Haya Therapeutics is a biotechnology company developing RNA-targeted therapeutics. These precision medicines are designed to address various age-related chronic diseases by modifying disease progression at a fundamental cellular level.
Targeting the Dark Matter of the Genome
The human genome contains vast regions that do not code for proteins, known as the “dark genome,” which constitutes about 98% of our genetic material. Within this non-coding landscape reside long non-coding RNAs (lncRNAs). These lncRNAs function as master regulatory switches within cells, influencing gene expression and controlling complex cellular processes.

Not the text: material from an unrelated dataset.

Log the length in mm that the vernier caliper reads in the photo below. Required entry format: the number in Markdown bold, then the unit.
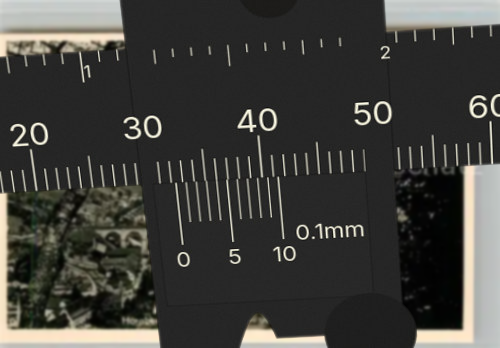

Haya Therapeutics leverages this understanding by targeting lncRNAs. This approach focuses on reprogramming disease-driving cell states back to healthy ones. Unlike traditional drugs that often target proteins, lncRNA-targeted therapies can be designed for specific tissues and cell types, potentially leading to fewer off-target effects. The company employs advanced computational biology and machine learning to build HAYAtlas, a comprehensive atlas of the regulatory genome, to identify and modulate pathogenic cell states.
Focus on Fibrotic Diseases
Haya Therapeutics focuses on fibrotic diseases, which involve harmful scarring of organs that impairs function, leading to significant health complications. A primary area of interest is cardiac fibrosis, where excessive scar tissue forms in the heart, contributing to conditions like heart failure.
Cardiac fibrosis causes the heart muscle to stiffen, reducing its ability to pump blood effectively and increasing the risk of life-threatening conditions such as ventricular arrhythmia. Haya’s lead therapeutic candidate, HTX-001, is specifically designed to target Wisper, a lncRNA found predominantly in cardiac tissue that drives fibrosis. By suppressing Wisper, which is overexpressed in certain heart pathologies, HTX-001 aims to reduce or reverse the fibrotic processes underlying heart failure, particularly in non-obstructive hypertrophic cardiomyopathy. The tissue-specific nature of lncRNAs allows for precise intervention in affected heart cells.
Haya’s Development and Pipeline
Haya Therapeutics is advancing its lead drug candidates through preclinical development. HTX-001, their primary candidate for heart failure, is undergoing research and testing. The company anticipates initiating first-in-human clinical trials for HTX-001, specifically targeting non-obstructive hypertrophic cardiomyopathy, in the near future.
Beyond cardiac fibrosis, Haya is expanding its pipeline to address other fibrotic conditions, including pulmonary fibrosis, and is exploring treatments for obesity and other age-related diseases. The company recently secured $65 million in Series A funding in May 2025, bringing its total funding to $90 million across four rounds. This round was co-led by Sofinnova Partners and Earlybird Venture Capital, with participation from Eli Lilly and Company. Haya also entered a strategic multi-year partnership with Eli Lilly, potentially valued at up to $1 billion in milestone payments and royalties, to discover novel regulatory genome targets for obesity and metabolic disorders. In June 2025, Haya relocated its U.S. operations to Lilly Gateway Labs in San Diego, California, further strengthening its collaborative efforts.